In autunno, prima che i seggi elettorali fossero effettivamente aperti, le proiezioni positive in vari sondaggi nazionali hanno contribuito a rappresentare Warren come una candidata di punta che, effettivamente, forse magari avrebbe potuto farcela. Insomma, aveva qualche chance. Poi, un declino lento, senza colpi di scena o cadute di stile clamorose. I risultati negativi alle prime votazioni hanno portato alla stoccata del Super Tuesday, dove è arrivata terza anche nel suo stesso Massachusetts rendendo ormai chiaro che non sarebbe mai riuscita a battere gli altri candidati e in particolar modo Trump. Il ritiro, la resa alla maledizione dell’ineleggibilità scaturita forse anche dalle ostilità non troppo velate dei suoi avversari, generate da competenze fin troppo solide per essere votate in un’America bipolare divisa tra Repubblicani e Democratici.

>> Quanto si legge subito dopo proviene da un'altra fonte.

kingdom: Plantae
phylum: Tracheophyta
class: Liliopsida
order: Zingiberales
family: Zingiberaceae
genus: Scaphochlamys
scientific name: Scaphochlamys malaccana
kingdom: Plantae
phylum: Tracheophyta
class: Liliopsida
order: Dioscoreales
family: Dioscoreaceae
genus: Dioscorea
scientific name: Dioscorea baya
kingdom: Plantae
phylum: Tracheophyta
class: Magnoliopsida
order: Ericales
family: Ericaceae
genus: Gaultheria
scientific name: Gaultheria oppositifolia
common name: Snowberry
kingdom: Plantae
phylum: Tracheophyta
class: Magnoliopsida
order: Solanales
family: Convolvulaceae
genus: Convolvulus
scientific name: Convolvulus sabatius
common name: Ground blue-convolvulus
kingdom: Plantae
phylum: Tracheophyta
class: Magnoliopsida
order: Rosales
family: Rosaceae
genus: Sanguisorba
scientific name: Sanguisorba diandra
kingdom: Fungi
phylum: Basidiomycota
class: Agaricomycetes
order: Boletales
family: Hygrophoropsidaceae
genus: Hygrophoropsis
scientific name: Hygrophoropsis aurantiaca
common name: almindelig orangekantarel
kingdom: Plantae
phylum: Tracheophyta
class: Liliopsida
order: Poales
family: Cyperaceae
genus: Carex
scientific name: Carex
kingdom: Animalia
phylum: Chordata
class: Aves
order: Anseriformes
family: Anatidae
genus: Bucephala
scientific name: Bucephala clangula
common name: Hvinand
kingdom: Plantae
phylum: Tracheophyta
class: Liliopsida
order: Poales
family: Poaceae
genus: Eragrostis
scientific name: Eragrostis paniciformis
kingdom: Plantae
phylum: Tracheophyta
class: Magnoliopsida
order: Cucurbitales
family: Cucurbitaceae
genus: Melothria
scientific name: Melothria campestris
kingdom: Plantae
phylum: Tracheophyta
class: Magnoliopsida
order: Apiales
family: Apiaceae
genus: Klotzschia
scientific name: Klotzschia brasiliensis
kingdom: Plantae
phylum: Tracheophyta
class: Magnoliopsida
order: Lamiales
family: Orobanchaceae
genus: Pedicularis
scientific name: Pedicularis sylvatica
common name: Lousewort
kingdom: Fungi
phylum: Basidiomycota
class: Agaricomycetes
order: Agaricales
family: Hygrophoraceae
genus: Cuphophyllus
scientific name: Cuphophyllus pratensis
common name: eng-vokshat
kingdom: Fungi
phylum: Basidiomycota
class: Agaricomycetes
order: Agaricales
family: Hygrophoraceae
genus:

Le elezioni di novembre segneranno l’unica reale occasione per cambiare il corso della politica americana degli ultimi quattro anni. Il candidato democratico che uscirà dalle primarie, quindi, dovrà essere l’unico in grado di vincere contro Donald Trump: serve una personalità eleggibile, che rappresenti una minaccia tangibile per il Presidente in carica. In questo contesto, l’idea di avere una donna come rappresentante del partito nella sfida decisiva spaventa, e gli americani hanno paura di sprecare il proprio voto scegliendo una candidata che poi, a novembre, pronuncerà un discorso di sconfitta e cederà il passo ad altri quattro anni di governo repubblicano.

La possibilità di avere una donna alla guida degli Stati Uniti non è mai stata così vicina come quattro anni fa, nel 2016. Hillary Clinton aveva vinto le primarie e condotto un’estenuante campagna contro Trump. Poi, però, l’8 novembre, mentre il tycoon festeggiava nella sua New York, Clinton saliva sul palco insieme al marito Bill per annunciare la debacle. Quest’anno, i democratici non vogliono rischiare.

Hillary Clinton

Già allora, la rappresentazione mediatica di Hillary Clinton – nel confronto con Bernie Sanders prima e Donald Trump poi – era stata fortemente influenzata dai dubbi che ruotavano intorno al tema dell’eleggibilità. “Davvero Clinton ha le carte in regola per sconfiggere Trump?” si chiedevano increduli i giornali nel rush finale delle primarie dem, definendo la sua eventuale candidatura un “azzardo” potenzialmente fatale. Allo stesso tempo, però, la stessa Clinton ha tentato di sfruttare a suo vantaggio questo tema spinoso, affermando che le idee radicali di Sanders lo rendevano ineleggibile per la maggior parte degli americani.

In realtà, come prevedibile, il pregiudizio secondo cui le donne non sono eleggibili è stato ampiamente smentito da fatti. Alle elezioni di metà mandato del 2018 sono state elette al Congresso 117 donne, un record storico. Tra queste è impossibile non menzionare Alexandria Ocasio-Cortez, che ha sbaragliato il rivale Joseph Crowley nel 14esimo distretto di New York; Ilhan Omar e Rashida Tlaib, le prime donne musulmane a essere elette, o le prime native americane Deb Haaland e Sharice Davids. Una tornata elettorale da record che ha forse prodotto qualche crepa nel soffitto di cristallo, senza riuscire a sfondarlo del tutto. Ovviamente, molte delle donne in corsa hanno sfidato un candidato dell’altro sesso, e hanno vinto: la prova che l’eleggibilità non ha genere.